The effect of sulfamethoxazole on methanogenesis and intracellular and extracellular antibiotic resistant genes transmission in anaerobic granular sludge

Abstract

Anaerobic granular sludge has been extensively utilized in anaerobic wastewater treatment due to its stable structure and strong resistance to shock loads. However, the mechanisms by which varying concentrations of sulfamethoxazole (SMX) influence methane production, as well as the transmission of intracellular and extracellular antibiotic resistance genes (ARGs), remain unclear. This study investigated the effects of SMX concentration on methane production and intracellular and extracellular ARGs transfer behavior during anaerobic wastewater treatment. Results showed that the final methane yield was 333.2, 470.1, 199.1, and 7.2 mL/gCOD, respectively, under 0, 0.5, 5, and 10 mg/L SMX. 0.5 mg/L SMX enhanced methane yield by 41.1 %. This enhancement was attributed to the stimulation of extracellular polymeric substances and catalase secretion, which alleviated oxidative stress caused by reactive oxygen species and increased the abundance of Methanosaeta and Methanobacterium.

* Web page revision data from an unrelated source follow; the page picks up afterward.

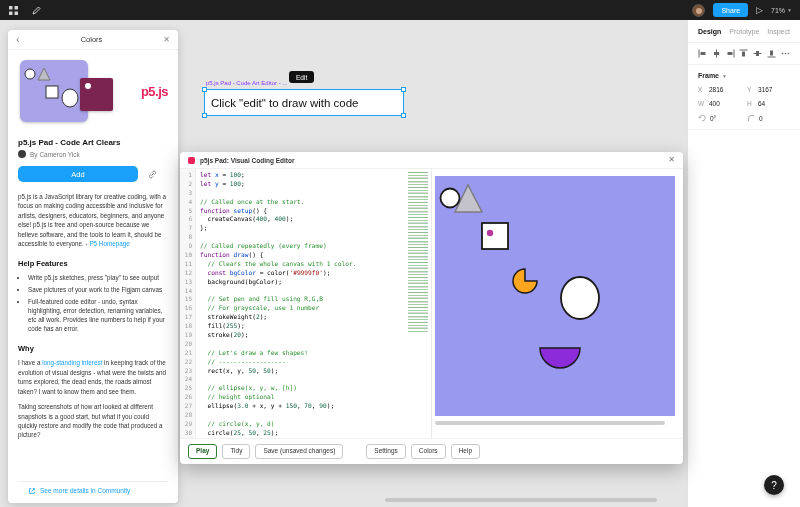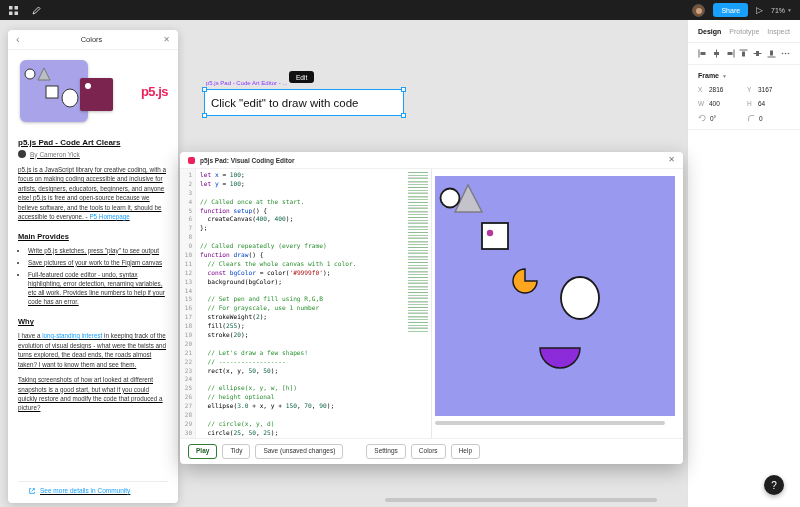--- a/index.html
+++ b/index.html
@@ -18,21 +18,21 @@
   .present-ic { color:#d0d0d0; font-size:9px; line-height:1; }
   .zoom { color:#cfcfcf; font-size:7px; display:flex; align-items:center; gap:2px; }
   .zoom .caret { font-size:5px; color:#9a9a9a; }
 
   
   .left-panel { position:absolute; left:8px; top:30px; bottom:4px; width:170px; background:#fff; border-radius:4px; box-shadow:0 2px 10px rgba(0,0,0,.18); z-index:20; display:flex; flex-direction:column; overflow:hidden; }
   .lp-header { height:20px; flex:0 0 20px; display:flex; align-items:center; padding:0 8px; border-bottom:1px solid #efefef; }
   .lp-back { color:#888; font-size:11px; line-height:1; cursor:default; }
   .lp-title { flex:1; text-align:center; font-size:7.5px; color:#333; }
   .lp-close { color:#888; font-size:8px; line-height:1; }
-  .lp-body { flex:1; padding:8px 10px 4px 10px; overflow:hidden; display:flex; flex-direction:column;text-decoration:underline; }
+  .lp-body { flex:1; padding:8px 10px 4px 10px; overflow:hidden; display:flex; flex-direction:column; }
   .thumbs { position:relative; height:74px; flex:0 0 74px; margin-bottom:6px; }
   .thumb-main { position:absolute; left:2px; top:2px; width:68px; height:62px; background:#a9a4e9; border-radius:6px; box-shadow:0 1px 3px rgba(0,0,0,.25); }
   .thumb-alt { position:absolute; left:62px; top:20px; width:33px; height:33px; background:#7b2450; border-radius:2px; box-shadow:0 1px 3px rgba(0,0,0,.25); }
   .thumb-alt::after { content:""; position:absolute; left:5px; top:5px; width:6px; height:6px; border-radius:50%; background:#fff; }
   .p5-logo { position:absolute; right:0px; top:26px; font-size:13px; font-weight:bold; color:#ed225d; letter-spacing:-0.5px; }
   .wg-name { font-size:8px; font-weight:bold; color:#111; margin-bottom:3px; }
   .byline { display:flex; align-items:center; gap:4px; font-size:6.5px; color:#777; margin-bottom:7px; }
   .byline .mini-avatar { width:8px; height:8px; border-radius:50%; background:#3b3b3b; }
   .add-row { display:flex; align-items:center; gap:10px; margin-bottom:9px; }
   .add-btn { width:120px; height:16px; background:#18a0fb; color:#fff; border:none; border-radius:5px; font-size:7.5px; font-family:inherit; }
@@ -149,22 +149,30 @@
         </svg>
       </div>
       <div class="thumb-alt"></div>
       <span class="p5-logo">p5.js</span>
     </div>
     <div class="wg-name">p5.js Pad - Code Art Clears</div>
     <div class="byline">
       <span class="mini-avatar"></span>
       <span>By Cameron Yick</span>
     </div>
+    <div class="add-row">
+      <button class="add-btn">Add</button>
+      <span class="link-ic">
+        <svg width="9" height="9" viewBox="0 0 10 10">
+            <path d="M4 6 L6 4 M3 5 L2 6 a1.7 1.7 0 0 0 2.4 2.4 L5.5 7.3 M7 5 L8 4 A1.7 1.7 0 0 0 5.6 1.6 L4.5 2.7" fill="none" stroke="#777" stroke-width="1" stroke-linecap="round"></path>
+          </svg>
+      </span>
+    </div>
     <p class="desc"><span>p5.js is a JavaScript library for creative coding, with a focus on making coding accessible and inclusive for artists, designers, educators, beginners, and anyone else! p5.js is free and open-source because we believe software, and the tools to learn it, should be accessible to everyone. - </span><a class="inline-link">P5 Homepage</a></p>
-    <div class="lp-h2">Main Provides</div>
+    <div class="lp-h2">Help Features</div>
     <ul class="features-list">
         <li>Write p5.js sketches, press "play" to see output</li>
         <li>Save pictures of your work to the Figjam canvas</li>
         <li>Full-featured code editor - undo, syntax highlighting, error detection, renaming variables, etc all work. Provides line numbers to help if your code has an error.</li>
       </ul>
     <div class="lp-h2">Why</div>
     <p class="why-p"><span>I have a </span><a class="inline-link">long-standing interest</a><span> in keeping track of the evolution of visual designs - what were the twists and turns explored, the dead ends, the roads almost taken? I want to know them and see them.</span></p>
     <p class="why-p">Taking screenshots of how art looked at different snapshots is a good start, but what if you could quickly restore and modify the code that produced a picture?</p>
     <div class="lp-footer">
       <svg width="8" height="8" viewBox="0 0 10 10">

Simultaneously, the spread of both intracellular and extracellular ARGs was suppressed through the regulation of host microbial communities, specifically reflected in the reduced abundance of ARGs, decreased abundance of cell membrane permeability genes and the type IV secretion system. In contrast, 5 and 10 mg/L SMX inhibited methane production while facilitating ARGs dissemination. This study demonstrated that SMX concentrations significantly affected methane production and the prevalence of ARGs during anaerobic wastewater treatment.